[DATA EXTRACT]
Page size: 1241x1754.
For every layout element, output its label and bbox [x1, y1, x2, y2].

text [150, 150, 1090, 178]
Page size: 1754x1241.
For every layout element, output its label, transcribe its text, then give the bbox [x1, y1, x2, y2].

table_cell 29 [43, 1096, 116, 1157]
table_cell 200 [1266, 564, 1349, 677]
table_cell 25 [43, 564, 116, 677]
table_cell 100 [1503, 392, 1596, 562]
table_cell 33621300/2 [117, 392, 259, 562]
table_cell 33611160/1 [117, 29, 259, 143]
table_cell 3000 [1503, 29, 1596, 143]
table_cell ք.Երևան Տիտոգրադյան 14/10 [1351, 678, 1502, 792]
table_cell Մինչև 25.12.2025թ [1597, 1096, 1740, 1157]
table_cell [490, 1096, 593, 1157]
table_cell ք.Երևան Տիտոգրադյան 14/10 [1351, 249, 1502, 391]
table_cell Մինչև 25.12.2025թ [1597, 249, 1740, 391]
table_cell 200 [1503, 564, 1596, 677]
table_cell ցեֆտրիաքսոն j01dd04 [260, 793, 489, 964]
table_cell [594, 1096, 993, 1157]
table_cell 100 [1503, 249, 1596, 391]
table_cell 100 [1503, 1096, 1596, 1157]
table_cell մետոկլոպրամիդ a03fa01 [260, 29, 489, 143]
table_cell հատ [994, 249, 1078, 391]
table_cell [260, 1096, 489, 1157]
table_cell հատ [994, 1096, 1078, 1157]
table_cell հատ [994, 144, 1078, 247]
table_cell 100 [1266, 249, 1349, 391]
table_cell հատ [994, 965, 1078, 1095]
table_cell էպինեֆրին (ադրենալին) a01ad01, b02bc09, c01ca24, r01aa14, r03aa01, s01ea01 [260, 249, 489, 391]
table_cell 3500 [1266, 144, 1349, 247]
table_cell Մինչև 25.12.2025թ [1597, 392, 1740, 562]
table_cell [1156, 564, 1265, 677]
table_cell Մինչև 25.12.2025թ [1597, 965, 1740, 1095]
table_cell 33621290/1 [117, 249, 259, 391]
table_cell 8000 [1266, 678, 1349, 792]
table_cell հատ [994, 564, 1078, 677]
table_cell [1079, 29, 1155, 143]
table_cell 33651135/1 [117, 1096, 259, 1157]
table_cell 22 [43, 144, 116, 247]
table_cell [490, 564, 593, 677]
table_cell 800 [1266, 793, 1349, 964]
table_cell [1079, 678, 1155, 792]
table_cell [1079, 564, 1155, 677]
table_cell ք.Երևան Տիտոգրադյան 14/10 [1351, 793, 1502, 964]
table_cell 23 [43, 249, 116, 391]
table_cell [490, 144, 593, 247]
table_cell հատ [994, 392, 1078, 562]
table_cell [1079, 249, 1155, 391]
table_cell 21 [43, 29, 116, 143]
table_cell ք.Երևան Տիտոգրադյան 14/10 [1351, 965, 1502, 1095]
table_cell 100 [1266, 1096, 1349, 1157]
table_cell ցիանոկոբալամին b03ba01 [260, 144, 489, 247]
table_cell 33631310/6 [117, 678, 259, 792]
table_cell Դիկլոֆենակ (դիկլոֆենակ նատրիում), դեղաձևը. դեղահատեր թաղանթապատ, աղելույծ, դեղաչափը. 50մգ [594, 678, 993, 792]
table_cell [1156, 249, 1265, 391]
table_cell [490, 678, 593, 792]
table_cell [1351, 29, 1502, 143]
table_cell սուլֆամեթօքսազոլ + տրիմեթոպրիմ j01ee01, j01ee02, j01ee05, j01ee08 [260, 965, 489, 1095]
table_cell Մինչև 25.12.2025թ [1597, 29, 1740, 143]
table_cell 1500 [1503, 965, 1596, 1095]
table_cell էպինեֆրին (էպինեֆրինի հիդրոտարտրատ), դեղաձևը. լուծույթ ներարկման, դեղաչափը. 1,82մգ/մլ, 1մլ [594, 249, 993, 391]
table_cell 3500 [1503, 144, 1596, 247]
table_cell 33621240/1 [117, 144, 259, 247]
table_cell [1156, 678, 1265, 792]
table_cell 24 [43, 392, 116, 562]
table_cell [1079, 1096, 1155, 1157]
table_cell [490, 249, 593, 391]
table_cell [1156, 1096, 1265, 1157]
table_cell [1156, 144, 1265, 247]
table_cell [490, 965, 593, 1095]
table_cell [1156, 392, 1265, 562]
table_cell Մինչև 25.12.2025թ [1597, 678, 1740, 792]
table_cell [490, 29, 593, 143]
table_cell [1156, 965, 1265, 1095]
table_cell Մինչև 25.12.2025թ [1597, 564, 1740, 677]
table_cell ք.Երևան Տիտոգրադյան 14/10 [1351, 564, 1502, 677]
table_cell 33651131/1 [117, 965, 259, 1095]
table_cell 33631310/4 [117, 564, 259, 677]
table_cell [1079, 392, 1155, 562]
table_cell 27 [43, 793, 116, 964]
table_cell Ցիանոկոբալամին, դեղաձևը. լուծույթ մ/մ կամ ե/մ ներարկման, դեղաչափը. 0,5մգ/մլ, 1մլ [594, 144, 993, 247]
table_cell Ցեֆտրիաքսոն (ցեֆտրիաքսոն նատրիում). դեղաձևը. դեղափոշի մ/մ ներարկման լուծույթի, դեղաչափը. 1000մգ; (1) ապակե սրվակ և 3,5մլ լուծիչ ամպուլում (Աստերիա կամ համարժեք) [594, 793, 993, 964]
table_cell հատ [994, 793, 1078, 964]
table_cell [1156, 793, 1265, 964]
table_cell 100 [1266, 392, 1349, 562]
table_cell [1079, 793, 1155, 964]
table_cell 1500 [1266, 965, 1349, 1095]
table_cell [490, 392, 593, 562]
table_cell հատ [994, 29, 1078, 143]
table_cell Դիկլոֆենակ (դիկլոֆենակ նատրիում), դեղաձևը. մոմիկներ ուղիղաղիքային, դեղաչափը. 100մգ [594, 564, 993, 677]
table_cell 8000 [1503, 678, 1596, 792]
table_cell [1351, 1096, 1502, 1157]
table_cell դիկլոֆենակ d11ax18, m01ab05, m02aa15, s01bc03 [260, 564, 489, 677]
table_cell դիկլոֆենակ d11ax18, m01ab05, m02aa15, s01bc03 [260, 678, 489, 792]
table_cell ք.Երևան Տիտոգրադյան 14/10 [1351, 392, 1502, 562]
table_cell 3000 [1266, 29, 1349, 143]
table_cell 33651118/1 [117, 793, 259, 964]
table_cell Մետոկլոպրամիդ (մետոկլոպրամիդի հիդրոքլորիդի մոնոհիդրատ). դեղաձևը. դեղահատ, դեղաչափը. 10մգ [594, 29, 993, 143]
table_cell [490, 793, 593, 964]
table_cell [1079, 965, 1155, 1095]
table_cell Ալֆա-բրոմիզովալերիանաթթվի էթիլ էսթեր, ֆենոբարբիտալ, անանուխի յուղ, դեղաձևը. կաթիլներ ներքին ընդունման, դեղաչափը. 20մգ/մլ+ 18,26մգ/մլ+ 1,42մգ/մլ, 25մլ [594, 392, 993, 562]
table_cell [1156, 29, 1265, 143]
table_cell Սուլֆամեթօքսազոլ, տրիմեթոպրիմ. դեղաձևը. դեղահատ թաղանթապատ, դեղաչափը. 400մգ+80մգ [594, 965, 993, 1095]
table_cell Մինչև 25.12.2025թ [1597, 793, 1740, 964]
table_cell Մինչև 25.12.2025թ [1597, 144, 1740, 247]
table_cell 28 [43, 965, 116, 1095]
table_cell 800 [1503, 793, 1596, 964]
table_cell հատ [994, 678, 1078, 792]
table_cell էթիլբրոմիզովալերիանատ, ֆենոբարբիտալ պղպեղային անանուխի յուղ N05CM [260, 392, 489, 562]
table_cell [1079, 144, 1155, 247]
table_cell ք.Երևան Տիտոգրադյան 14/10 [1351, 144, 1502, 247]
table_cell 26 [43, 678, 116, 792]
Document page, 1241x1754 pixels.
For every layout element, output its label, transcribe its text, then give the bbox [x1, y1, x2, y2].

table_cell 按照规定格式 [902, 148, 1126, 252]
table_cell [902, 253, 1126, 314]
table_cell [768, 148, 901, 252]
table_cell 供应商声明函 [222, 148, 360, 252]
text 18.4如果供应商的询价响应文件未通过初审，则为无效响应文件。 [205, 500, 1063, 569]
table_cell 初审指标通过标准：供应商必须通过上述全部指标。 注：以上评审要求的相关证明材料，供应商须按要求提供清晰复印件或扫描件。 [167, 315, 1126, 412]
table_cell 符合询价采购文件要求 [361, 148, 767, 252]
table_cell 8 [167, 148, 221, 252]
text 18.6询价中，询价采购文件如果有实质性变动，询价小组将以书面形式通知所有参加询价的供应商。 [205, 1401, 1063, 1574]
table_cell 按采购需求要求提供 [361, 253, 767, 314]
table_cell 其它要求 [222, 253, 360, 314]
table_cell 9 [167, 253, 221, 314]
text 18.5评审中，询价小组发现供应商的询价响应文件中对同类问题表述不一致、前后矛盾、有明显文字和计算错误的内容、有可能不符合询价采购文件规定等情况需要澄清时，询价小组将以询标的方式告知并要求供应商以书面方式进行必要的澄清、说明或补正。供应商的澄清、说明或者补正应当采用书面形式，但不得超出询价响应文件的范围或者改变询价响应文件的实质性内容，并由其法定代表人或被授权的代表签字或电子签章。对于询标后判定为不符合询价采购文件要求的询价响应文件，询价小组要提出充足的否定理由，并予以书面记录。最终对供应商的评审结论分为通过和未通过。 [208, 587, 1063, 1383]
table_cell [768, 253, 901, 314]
[/DATA EXTRACT]
▶ TO DO
Up to and including the line with "Page size: 1754x1241.", repeat the entries exactly, beginning at their first line.

▶ SOLUTION FOR THIS EXERCISE
Page size: 1241x1754.
For every layout element, output its label and bbox [x1, y1, x2, y2].

text [150, 150, 1090, 178]
Page size: 1754x1241.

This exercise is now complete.